* What is expected: Print every line of the records below word for word, with nothing changed, added, or left out.

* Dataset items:
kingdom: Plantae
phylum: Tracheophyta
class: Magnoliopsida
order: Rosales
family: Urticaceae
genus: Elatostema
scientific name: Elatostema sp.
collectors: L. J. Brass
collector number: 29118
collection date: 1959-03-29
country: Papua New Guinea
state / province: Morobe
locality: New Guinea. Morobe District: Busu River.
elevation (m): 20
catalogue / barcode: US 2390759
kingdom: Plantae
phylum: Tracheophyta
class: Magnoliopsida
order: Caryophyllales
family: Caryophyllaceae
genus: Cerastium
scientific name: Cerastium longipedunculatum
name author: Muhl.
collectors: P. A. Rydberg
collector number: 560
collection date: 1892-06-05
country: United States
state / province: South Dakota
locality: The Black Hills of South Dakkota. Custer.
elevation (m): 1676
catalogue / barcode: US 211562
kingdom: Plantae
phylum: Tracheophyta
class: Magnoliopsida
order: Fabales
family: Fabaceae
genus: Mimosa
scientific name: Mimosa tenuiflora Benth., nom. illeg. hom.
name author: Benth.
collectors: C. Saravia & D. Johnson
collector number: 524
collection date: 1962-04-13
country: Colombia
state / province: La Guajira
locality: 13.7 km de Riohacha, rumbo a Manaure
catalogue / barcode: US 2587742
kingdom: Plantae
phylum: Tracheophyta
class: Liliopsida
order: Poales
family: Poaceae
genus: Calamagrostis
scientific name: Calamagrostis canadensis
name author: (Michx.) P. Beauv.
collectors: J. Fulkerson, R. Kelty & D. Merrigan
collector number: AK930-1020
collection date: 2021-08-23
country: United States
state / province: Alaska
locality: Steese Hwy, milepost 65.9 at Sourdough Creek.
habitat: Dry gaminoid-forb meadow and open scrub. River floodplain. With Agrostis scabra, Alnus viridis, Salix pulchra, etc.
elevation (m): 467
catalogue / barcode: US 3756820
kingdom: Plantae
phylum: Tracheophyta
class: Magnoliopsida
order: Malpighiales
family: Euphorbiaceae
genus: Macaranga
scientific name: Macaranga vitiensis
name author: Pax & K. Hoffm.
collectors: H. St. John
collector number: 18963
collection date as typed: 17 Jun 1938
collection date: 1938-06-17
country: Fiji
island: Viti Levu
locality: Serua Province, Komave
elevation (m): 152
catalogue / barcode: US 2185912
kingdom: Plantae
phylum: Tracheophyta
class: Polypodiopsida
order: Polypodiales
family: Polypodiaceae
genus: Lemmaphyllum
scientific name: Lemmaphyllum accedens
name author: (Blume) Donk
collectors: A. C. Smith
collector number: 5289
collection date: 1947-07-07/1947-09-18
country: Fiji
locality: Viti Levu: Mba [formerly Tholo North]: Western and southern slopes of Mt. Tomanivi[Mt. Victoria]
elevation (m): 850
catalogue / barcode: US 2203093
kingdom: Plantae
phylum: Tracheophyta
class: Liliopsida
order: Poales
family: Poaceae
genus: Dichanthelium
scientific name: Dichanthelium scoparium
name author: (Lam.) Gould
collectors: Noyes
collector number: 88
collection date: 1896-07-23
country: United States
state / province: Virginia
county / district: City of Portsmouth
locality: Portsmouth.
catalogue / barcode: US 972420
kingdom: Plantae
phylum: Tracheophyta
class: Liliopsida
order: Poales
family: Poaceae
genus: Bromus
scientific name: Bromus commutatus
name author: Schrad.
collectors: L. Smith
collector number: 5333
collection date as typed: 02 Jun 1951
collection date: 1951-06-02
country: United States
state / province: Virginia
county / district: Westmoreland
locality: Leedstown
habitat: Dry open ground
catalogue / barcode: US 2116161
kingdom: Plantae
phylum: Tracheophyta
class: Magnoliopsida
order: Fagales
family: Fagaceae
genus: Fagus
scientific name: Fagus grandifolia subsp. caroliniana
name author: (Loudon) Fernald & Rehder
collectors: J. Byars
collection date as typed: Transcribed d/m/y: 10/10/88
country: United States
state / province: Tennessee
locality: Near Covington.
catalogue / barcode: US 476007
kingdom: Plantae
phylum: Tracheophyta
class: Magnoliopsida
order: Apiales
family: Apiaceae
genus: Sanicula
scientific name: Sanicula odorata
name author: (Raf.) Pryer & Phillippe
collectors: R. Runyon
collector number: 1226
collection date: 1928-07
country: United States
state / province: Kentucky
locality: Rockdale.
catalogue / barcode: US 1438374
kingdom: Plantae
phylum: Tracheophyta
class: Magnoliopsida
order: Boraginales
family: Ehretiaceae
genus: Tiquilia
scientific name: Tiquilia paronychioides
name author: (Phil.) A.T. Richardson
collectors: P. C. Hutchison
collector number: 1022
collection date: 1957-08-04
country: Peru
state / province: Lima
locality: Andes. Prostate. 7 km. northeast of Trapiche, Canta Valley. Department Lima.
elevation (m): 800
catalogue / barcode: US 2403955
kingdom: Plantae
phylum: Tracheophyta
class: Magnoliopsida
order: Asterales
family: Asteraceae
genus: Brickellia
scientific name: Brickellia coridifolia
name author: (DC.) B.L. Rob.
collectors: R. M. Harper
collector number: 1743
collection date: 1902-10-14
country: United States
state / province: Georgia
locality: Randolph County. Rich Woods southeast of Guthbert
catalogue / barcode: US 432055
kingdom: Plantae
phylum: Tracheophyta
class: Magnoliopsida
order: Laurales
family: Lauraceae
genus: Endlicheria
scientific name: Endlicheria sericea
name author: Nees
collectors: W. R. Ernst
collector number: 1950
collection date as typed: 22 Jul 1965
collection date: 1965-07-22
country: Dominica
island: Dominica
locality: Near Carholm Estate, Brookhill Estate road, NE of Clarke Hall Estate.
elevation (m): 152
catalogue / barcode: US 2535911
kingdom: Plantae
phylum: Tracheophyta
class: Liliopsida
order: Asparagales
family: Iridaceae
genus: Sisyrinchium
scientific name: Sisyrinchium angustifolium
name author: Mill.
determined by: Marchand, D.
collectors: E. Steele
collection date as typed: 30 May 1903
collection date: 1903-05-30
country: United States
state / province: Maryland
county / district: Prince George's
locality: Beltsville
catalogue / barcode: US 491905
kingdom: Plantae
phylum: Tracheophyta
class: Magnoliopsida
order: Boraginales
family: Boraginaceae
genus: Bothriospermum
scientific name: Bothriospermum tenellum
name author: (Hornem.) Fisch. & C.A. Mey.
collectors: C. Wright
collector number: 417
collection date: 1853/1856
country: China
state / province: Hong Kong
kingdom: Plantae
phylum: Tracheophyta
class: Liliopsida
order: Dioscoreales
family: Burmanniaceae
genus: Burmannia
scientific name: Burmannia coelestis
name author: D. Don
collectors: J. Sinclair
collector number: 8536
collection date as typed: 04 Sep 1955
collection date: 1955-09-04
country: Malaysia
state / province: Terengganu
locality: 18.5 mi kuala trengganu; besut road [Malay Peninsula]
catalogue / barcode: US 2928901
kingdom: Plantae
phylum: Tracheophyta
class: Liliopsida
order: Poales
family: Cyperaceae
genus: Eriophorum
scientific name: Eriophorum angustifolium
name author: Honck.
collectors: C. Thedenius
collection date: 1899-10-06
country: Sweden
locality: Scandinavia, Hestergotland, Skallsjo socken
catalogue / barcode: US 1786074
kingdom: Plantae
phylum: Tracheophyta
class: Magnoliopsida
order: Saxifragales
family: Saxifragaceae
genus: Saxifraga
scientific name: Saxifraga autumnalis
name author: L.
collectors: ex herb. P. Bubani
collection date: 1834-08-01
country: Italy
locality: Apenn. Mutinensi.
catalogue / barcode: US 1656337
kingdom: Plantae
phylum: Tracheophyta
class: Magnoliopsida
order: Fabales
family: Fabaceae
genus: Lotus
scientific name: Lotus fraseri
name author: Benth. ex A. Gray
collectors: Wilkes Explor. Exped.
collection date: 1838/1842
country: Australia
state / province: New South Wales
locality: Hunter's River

* Task output:
kingdom: Plantae
phylum: Tracheophyta
class: Magnoliopsida
order: Rosales
family: Urticaceae
genus: Elatostema
scientific name: Elatostema sp.
collectors: L. J. Brass
collector number: 29118
collection date: 1959-03-29
country: Papua New Guinea
state / province: Morobe
locality: New Guinea. Morobe District: Busu River.
elevation (m): 20
catalogue / barcode: US 2390759
kingdom: Plantae
phylum: Tracheophyta
class: Magnoliopsida
order: Caryophyllales
family: Caryophyllaceae
genus: Cerastium
scientific name: Cerastium longipedunculatum
name author: Muhl.
collectors: P. A. Rydberg
collector number: 560
collection date: 1892-06-05
country: United States
state / province: South Dakota
locality: The Black Hills of South Dakkota. Custer.
elevation (m): 1676
catalogue / barcode: US 211562
kingdom: Plantae
phylum: Tracheophyta
class: Magnoliopsida
order: Fabales
family: Fabaceae
genus: Mimosa
scientific name: Mimosa tenuiflora Benth., nom. illeg. hom.
name author: Benth.
collectors: C. Saravia & D. Johnson
collector number: 524
collection date: 1962-04-13
country: Colombia
state / province: La Guajira
locality: 13.7 km de Riohacha, rumbo a Manaure
catalogue / barcode: US 2587742
kingdom: Plantae
phylum: Tracheophyta
class: Liliopsida
order: Poales
family: Poaceae
genus: Calamagrostis
scientific name: Calamagrostis canadensis
name author: (Michx.) P. Beauv.
collectors: J. Fulkerson, R. Kelty & D. Merrigan
collector number: AK930-1020
collection date: 2021-08-23
country: United States
state / province: Alaska
locality: Steese Hwy, milepost 65.9 at Sourdough Creek.
habitat: Dry gaminoid-forb meadow and open scrub. River floodplain. With Agrostis scabra, Alnus viridis, Salix pulchra, etc.
elevation (m): 467
catalogue / barcode: US 3756820
kingdom: Plantae
phylum: Tracheophyta
class: Magnoliopsida
order: Malpighiales
family: Euphorbiaceae
genus: Macaranga
scientific name: Macaranga vitiensis
name author: Pax & K. Hoffm.
collectors: H. St. John
collector number: 18963
collection date as typed: 17 Jun 1938
collection date: 1938-06-17
country: Fiji
island: Viti Levu
locality: Serua Province, Komave
elevation (m): 152
catalogue / barcode: US 2185912
kingdom: Plantae
phylum: Tracheophyta
class: Polypodiopsida
order: Polypodiales
family: Polypodiaceae
genus: Lemmaphyllum
scientific name: Lemmaphyllum accedens
name author: (Blume) Donk
collectors: A. C. Smith
collector number: 5289
collection date: 1947-07-07/1947-09-18
country: Fiji
locality: Viti Levu: Mba [formerly Tholo North]: Western and southern slopes of Mt. Tomanivi[Mt. Victoria]
elevation (m): 850
catalogue / barcode: US 2203093
kingdom: Plantae
phylum: Tracheophyta
class: Liliopsida
order: Poales
family: Poaceae
genus: Dichanthelium
scientific name: Dichanthelium scoparium
name author: (Lam.) Gould
collectors: Noyes
collector number: 88
collection date: 1896-07-23
country: United States
state / province: Virginia
county / district: City of Portsmouth
locality: Portsmouth.
catalogue / barcode: US 972420
kingdom: Plantae
phylum: Tracheophyta
class: Liliopsida
order: Poales
family: Poaceae
genus: Bromus
scientific name: Bromus commutatus
name author: Schrad.
collectors: L. Smith
collector number: 5333
collection date as typed: 02 Jun 1951
collection date: 1951-06-02
country: United States
state / province: Virginia
county / district: Westmoreland
locality: Leedstown
habitat: Dry open ground
catalogue / barcode: US 2116161
kingdom: Plantae
phylum: Tracheophyta
class: Magnoliopsida
order: Fagales
family: Fagaceae
genus: Fagus
scientific name: Fagus grandifolia subsp. caroliniana
name author: (Loudon) Fernald & Rehder
collectors: J. Byars
collection date as typed: Transcribed d/m/y: 10/10/88
country: United States
state / province: Tennessee
locality: Near Covington.
catalogue / barcode: US 476007
kingdom: Plantae
phylum: Tracheophyta
class: Magnoliopsida
order: Apiales
family: Apiaceae
genus: Sanicula
scientific name: Sanicula odorata
name author: (Raf.) Pryer & Phillippe
collectors: R. Runyon
collector number: 1226
collection date: 1928-07
country: United States
state / province: Kentucky
locality: Rockdale.
catalogue / barcode: US 1438374
kingdom: Plantae
phylum: Tracheophyta
class: Magnoliopsida
order: Boraginales
family: Ehretiaceae
genus: Tiquilia
scientific name: Tiquilia paronychioides
name author: (Phil.) A.T. Richardson
collectors: P. C. Hutchison
collector number: 1022
collection date: 1957-08-04
country: Peru
state / province: Lima
locality: Andes. Prostate. 7 km. northeast of Trapiche, Canta Valley. Department Lima.
elevation (m): 800
catalogue / barcode: US 2403955
kingdom: Plantae
phylum: Tracheophyta
class: Magnoliopsida
order: Asterales
family: Asteraceae
genus: Brickellia
scientific name: Brickellia coridifolia
name author: (DC.) B.L. Rob.
collectors: R. M. Harper
collector number: 1743
collection date: 1902-10-14
country: United States
state / province: Georgia
locality: Randolph County. Rich Woods southeast of Guthbert
catalogue / barcode: US 432055
kingdom: Plantae
phylum: Tracheophyta
class: Magnoliopsida
order: Laurales
family: Lauraceae
genus: Endlicheria
scientific name: Endlicheria sericea
name author: Nees
collectors: W. R. Ernst
collector number: 1950
collection date as typed: 22 Jul 1965
collection date: 1965-07-22
country: Dominica
island: Dominica
locality: Near Carholm Estate, Brookhill Estate road, NE of Clarke Hall Estate.
elevation (m): 152
catalogue / barcode: US 2535911
kingdom: Plantae
phylum: Tracheophyta
class: Liliopsida
order: Asparagales
family: Iridaceae
genus: Sisyrinchium
scientific name: Sisyrinchium angustifolium
name author: Mill.
determined by: Marchand, D.
collectors: E. Steele
collection date as typed: 30 May 1903
collection date: 1903-05-30
country: United States
state / province: Maryland
county / district: Prince George's
locality: Beltsville
catalogue / barcode: US 491905
kingdom: Plantae
phylum: Tracheophyta
class: Magnoliopsida
order: Boraginales
family: Boraginaceae
genus: Bothriospermum
scientific name: Bothriospermum tenellum
name author: (Hornem.) Fisch. & C.A. Mey.
collectors: C. Wright
collector number: 417
collection date: 1853/1856
country: China
state / province: Hong Kong
kingdom: Plantae
phylum: Tracheophyta
class: Liliopsida
order: Dioscoreales
family: Burmanniaceae
genus: Burmannia
scientific name: Burmannia coelestis
name author: D. Don
collectors: J. Sinclair
collector number: 8536
collection date as typed: 04 Sep 1955
collection date: 1955-09-04
country: Malaysia
state / province: Terengganu
locality: 18.5 mi kuala trengganu; besut road [Malay Peninsula]
catalogue / barcode: US 2928901
kingdom: Plantae
phylum: Tracheophyta
class: Liliopsida
order: Poales
family: Cyperaceae
genus: Eriophorum
scientific name: Eriophorum angustifolium
name author: Honck.
collectors: C. Thedenius
collection date: 1899-10-06
country: Sweden
locality: Scandinavia, Hestergotland, Skallsjo socken
catalogue / barcode: US 1786074
kingdom: Plantae
phylum: Tracheophyta
class: Magnoliopsida
order: Saxifragales
family: Saxifragaceae
genus: Saxifraga
scientific name: Saxifraga autumnalis
name author: L.
collectors: ex herb. P. Bubani
collection date: 1834-08-01
country: Italy
locality: Apenn. Mutinensi.
catalogue / barcode: US 1656337
kingdom: Plantae
phylum: Tracheophyta
class: Magnoliopsida
order: Fabales
family: Fabaceae
genus: Lotus
scientific name: Lotus fraseri
name author: Benth. ex A. Gray
collectors: Wilkes Explor. Exped.
collection date: 1838/1842
country: Australia
state / province: New South Wales
locality: Hunter's River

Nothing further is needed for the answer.